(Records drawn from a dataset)
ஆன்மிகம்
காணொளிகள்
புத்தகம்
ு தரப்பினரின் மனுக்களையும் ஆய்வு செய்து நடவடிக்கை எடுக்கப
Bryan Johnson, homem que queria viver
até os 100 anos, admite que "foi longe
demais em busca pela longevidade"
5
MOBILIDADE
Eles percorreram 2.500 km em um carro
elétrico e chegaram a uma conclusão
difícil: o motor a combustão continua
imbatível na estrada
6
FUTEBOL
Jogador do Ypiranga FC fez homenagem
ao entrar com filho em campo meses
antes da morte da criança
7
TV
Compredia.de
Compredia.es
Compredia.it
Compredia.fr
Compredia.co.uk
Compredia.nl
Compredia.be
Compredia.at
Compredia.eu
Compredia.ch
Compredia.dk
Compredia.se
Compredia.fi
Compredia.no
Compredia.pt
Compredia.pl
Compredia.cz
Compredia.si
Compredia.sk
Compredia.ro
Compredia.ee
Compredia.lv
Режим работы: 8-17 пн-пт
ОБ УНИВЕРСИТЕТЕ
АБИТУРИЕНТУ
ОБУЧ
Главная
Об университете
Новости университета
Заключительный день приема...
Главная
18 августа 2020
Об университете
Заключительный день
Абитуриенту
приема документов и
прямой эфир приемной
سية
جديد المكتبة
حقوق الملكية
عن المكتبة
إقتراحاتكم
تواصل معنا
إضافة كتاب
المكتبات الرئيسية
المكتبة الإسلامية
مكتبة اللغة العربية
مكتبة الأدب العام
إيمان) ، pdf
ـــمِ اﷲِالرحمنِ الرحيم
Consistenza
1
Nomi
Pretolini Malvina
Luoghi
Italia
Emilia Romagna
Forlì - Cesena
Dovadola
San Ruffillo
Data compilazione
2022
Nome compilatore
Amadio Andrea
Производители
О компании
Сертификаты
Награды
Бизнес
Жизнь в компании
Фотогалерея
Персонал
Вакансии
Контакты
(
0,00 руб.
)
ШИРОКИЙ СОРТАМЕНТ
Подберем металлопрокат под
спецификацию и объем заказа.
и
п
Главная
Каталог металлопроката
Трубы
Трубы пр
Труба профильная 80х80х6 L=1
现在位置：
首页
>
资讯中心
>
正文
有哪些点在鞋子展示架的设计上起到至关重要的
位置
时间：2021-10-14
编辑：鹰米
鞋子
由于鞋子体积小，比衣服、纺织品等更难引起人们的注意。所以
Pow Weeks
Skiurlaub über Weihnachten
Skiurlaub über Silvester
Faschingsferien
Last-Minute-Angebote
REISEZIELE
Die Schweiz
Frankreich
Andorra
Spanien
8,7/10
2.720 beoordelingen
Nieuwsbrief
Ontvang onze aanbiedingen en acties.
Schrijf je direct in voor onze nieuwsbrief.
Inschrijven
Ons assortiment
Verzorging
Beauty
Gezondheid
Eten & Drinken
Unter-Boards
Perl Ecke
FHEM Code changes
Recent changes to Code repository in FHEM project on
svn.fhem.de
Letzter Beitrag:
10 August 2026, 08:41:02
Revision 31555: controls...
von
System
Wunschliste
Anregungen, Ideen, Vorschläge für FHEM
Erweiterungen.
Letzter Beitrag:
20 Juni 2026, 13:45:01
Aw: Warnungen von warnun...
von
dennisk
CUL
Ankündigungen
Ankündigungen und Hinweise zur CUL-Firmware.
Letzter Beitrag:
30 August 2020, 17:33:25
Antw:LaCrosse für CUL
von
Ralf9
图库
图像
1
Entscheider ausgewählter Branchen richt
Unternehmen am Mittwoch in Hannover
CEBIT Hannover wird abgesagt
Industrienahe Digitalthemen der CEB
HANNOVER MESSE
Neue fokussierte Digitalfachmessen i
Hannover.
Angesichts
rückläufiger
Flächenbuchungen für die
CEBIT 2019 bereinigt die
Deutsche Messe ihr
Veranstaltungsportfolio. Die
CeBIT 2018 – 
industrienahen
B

WHAT YOU ARE ASKED TO DO - Copy the entries above exactly, leaving none out.

EXPECTED OUTPUT -
ஆன்மிகம்
காணொளிகள்
புத்தகம்
ு தரப்பினரின் மனுக்களையும் ஆய்வு செய்து நடவடிக்கை எடுக்கப
Bryan Johnson, homem que queria viver
até os 100 anos, admite que "foi longe
demais em busca pela longevidade"
5
MOBILIDADE
Eles percorreram 2.500 km em um carro
elétrico e chegaram a uma conclusão
difícil: o motor a combustão continua
imbatível na estrada
6
FUTEBOL
Jogador do Ypiranga FC fez homenagem
ao entrar com filho em campo meses
antes da morte da criança
7
TV
Compredia.de
Compredia.es
Compredia.it
Compredia.fr
Compredia.co.uk
Compredia.nl
Compredia.be
Compredia.at
Compredia.eu
Compredia.ch
Compredia.dk
Compredia.se
Compredia.fi
Compredia.no
Compredia.pt
Compredia.pl
Compredia.cz
Compredia.si
Compredia.sk
Compredia.ro
Compredia.ee
Compredia.lv
Режим работы: 8-17 пн-пт
ОБ УНИВЕРСИТЕТЕ
АБИТУРИЕНТУ
ОБУЧ
Главная
Об университете
Новости университета
Заключительный день приема...
Главная
18 августа 2020
Об университете
Заключительный день
Абитуриенту
приема документов и
прямой эфир приемной
سية
جديد المكتبة
حقوق الملكية
عن المكتبة
إقتراحاتكم
تواصل معنا
إضافة كتاب
المكتبات الرئيسية
المكتبة الإسلامية
مكتبة اللغة العربية
مكتبة الأدب العام
إيمان) ، pdf
ـــمِ اﷲِالرحمنِ الرحيم
Consistenza
1
Nomi
Pretolini Malvina
Luoghi
Italia
Emilia Romagna
Forlì - Cesena
Dovadola
San Ruffillo
Data compilazione
2022
Nome compilatore
Amadio Andrea
Производители
О компании
Сертификаты
Награды
Бизнес
Жизнь в компании
Фотогалерея
Персонал
Вакансии
Контакты
(
0,00 руб.
)
ШИРОКИЙ СОРТАМЕНТ
Подберем металлопрокат под
спецификацию и объем заказа.
и
п
Главная
Каталог металлопроката
Трубы
Трубы пр
Труба профильная 80х80х6 L=1
现在位置：
首页
>
资讯中心
>
正文
有哪些点在鞋子展示架的设计上起到至关重要的
位置
时间：2021-10-14
编辑：鹰米
鞋子
由于鞋子体积小，比衣服、纺织品等更难引起人们的注意。所以
Pow Weeks
Skiurlaub über Weihnachten
Skiurlaub über Silvester
Faschingsferien
Last-Minute-Angebote
REISEZIELE
Die Schweiz
Frankreich
Andorra
Spanien
8,7/10
2.720 beoordelingen
Nieuwsbrief
Ontvang onze aanbiedingen en acties.
Schrijf je direct in voor onze nieuwsbrief.
Inschrijven
Ons assortiment
Verzorging
Beauty
Gezondheid
Eten & Drinken
Unter-Boards
Perl Ecke
FHEM Code changes
Recent changes to Code repository in FHEM project on
svn.fhem.de
Letzter Beitrag:
10 August 2026, 08:41:02
Revision 31555: controls...
von
System
Wunschliste
Anregungen, Ideen, Vorschläge für FHEM
Erweiterungen.
Letzter Beitrag:
20 Juni 2026, 13:45:01
Aw: Warnungen von warnun...
von
dennisk
CUL
Ankündigungen
Ankündigungen und Hinweise zur CUL-Firmware.
Letzter Beitrag:
30 August 2020, 17:33:25
Antw:LaCrosse für CUL
von
Ralf9
图库
图像
1
Entscheider ausgewählter Branchen richt
Unternehmen am Mittwoch in Hannover
CEBIT Hannover wird abgesagt
Industrienahe Digitalthemen der CEB
HANNOVER MESSE
Neue fokussierte Digitalfachmessen i
Hannover.
Angesichts
rückläufiger
Flächenbuchungen für die
CEBIT 2019 bereinigt die
Deutsche Messe ihr
Veranstaltungsportfolio. Die
CeBIT 2018 – 
industrienahen
B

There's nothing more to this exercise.